▶ WHAT IS BEING ASKED
Print the records below exactly, starting at the first line and stopping after the line that contains "Different crossbred (X)". Leave out any pictures.

————————

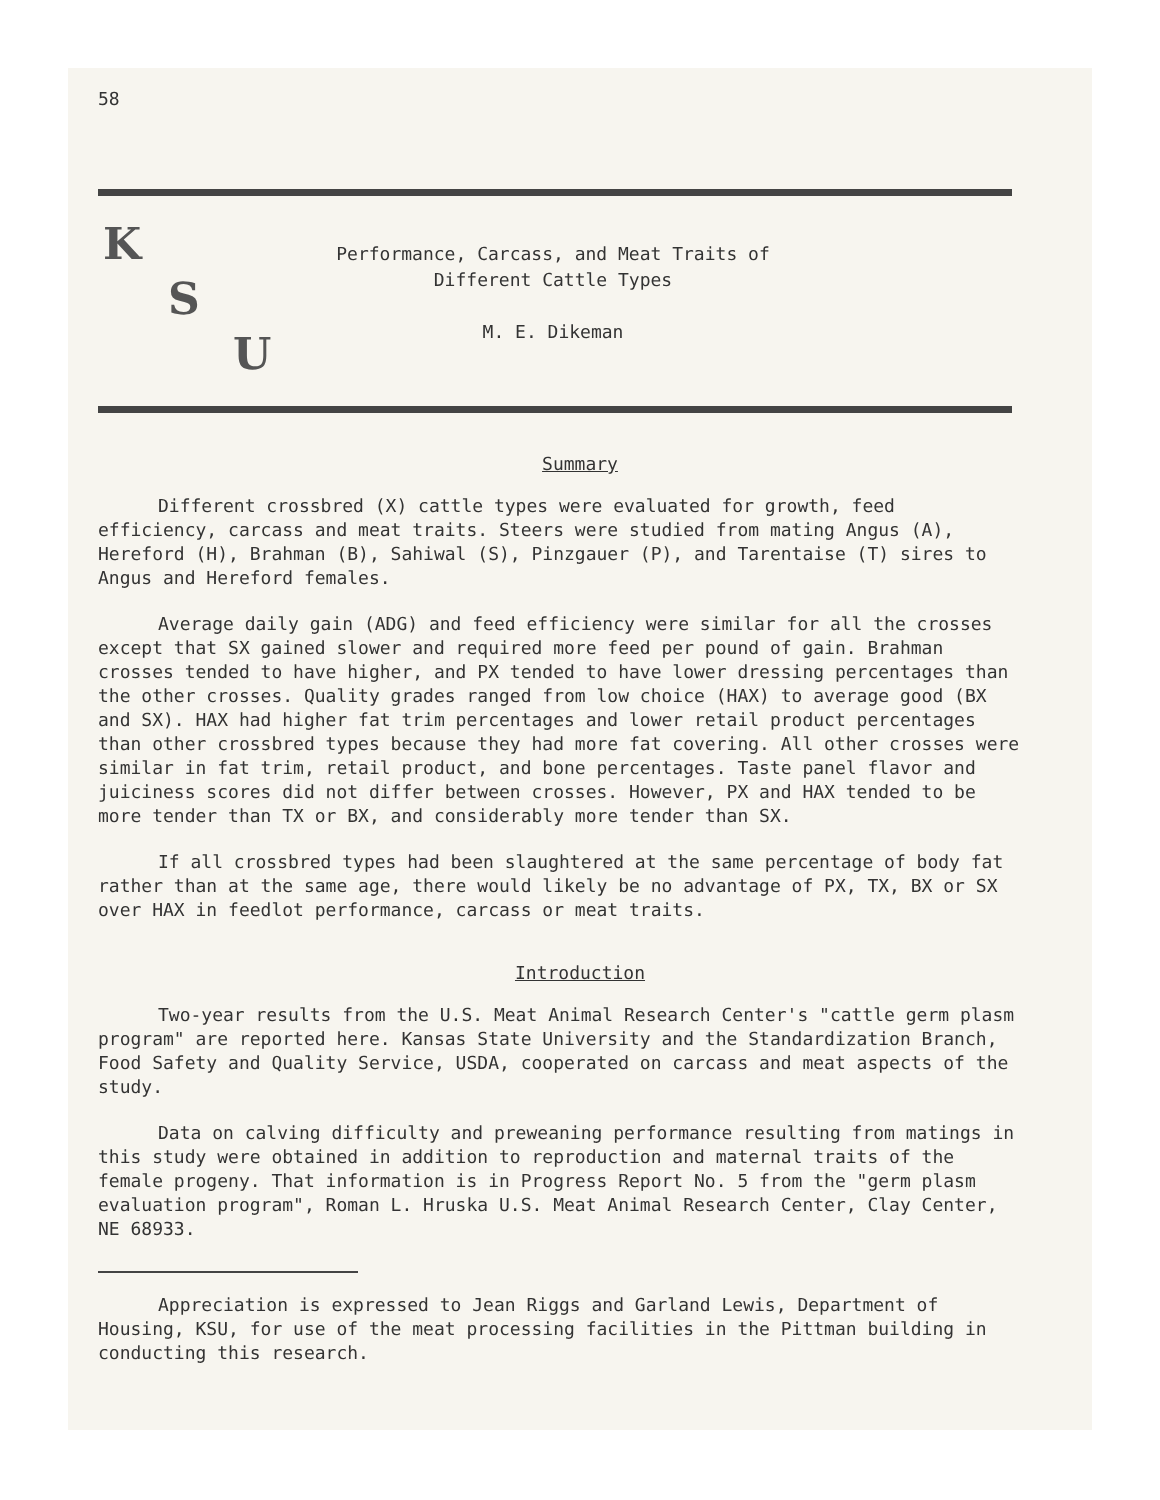58
K
S
U
Performance, Carcass, and Meat Traits of
Different Cattle Types
M. E. Dikeman
Summary
Different crossbred (X) cattle types were evaluated for growth, feed efficiency, carcass and meat traits. Steers were studied from mating Angus (A), Hereford (H), Brahman (B), Sahiwal (S), Pinzgauer (P), and Tarentaise (T) sires to Angus and Hereford females.
Average daily gain (ADG) and feed efficiency were similar for all the crosses except that SX gained slower and required more feed per pound of gain. Brahman crosses tended to have higher, and PX tended to have lower dressing percentages than the other crosses. Quality grades ranged from low choice (HAX) to average good (BX and SX). HAX had higher fat trim percentages and lower retail product percentages than other crossbred types because they had more fat covering. All other crosses were similar in fat trim, retail product, and bone percentages. Taste panel flavor and juiciness scores did not differ between crosses. However, PX and HAX tended to be more tender than TX or BX, and considerably more tender than SX.
If all crossbred types had been slaughtered at the same percentage of body fat rather than at the same age, there would likely be no advantage of PX, TX, BX or SX over HAX in feedlot performance, carcass or meat traits.
Introduction
Two-year results from the U.S. Meat Animal Research Center's "cattle germ plasm program" are reported here. Kansas State University and the Standardization Branch, Food Safety and Quality Service, USDA, cooperated on carcass and meat aspects of the study.
Data on calving difficulty and preweaning performance resulting from matings in this study were obtained in addition to reproduction and maternal traits of the female progeny. That information is in Progress Report No. 5 from the "germ plasm evaluation program", Roman L. Hruska U.S. Meat Animal Research Center, Clay Center, NE 68933.
Appreciation is expressed to Jean Riggs and Garland Lewis, Department of Housing, KSU, for use of the meat processing facilities in the Pittman building in conducting this research.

————————

▶ SOLVED PROBLEM
58
K
S
U
Performance, Carcass, and Meat Traits of
Different Cattle Types
M. E. Dikeman
Summary
Different crossbred (X) cattle types were evaluated for growth, feed efficiency, carcass and meat traits. Steers were studied from mating Angus (A), Hereford (H), Brahman (B), Sahiwal (S), Pinzgauer (P), and Tarentaise (T) sires to Angus and Hereford females.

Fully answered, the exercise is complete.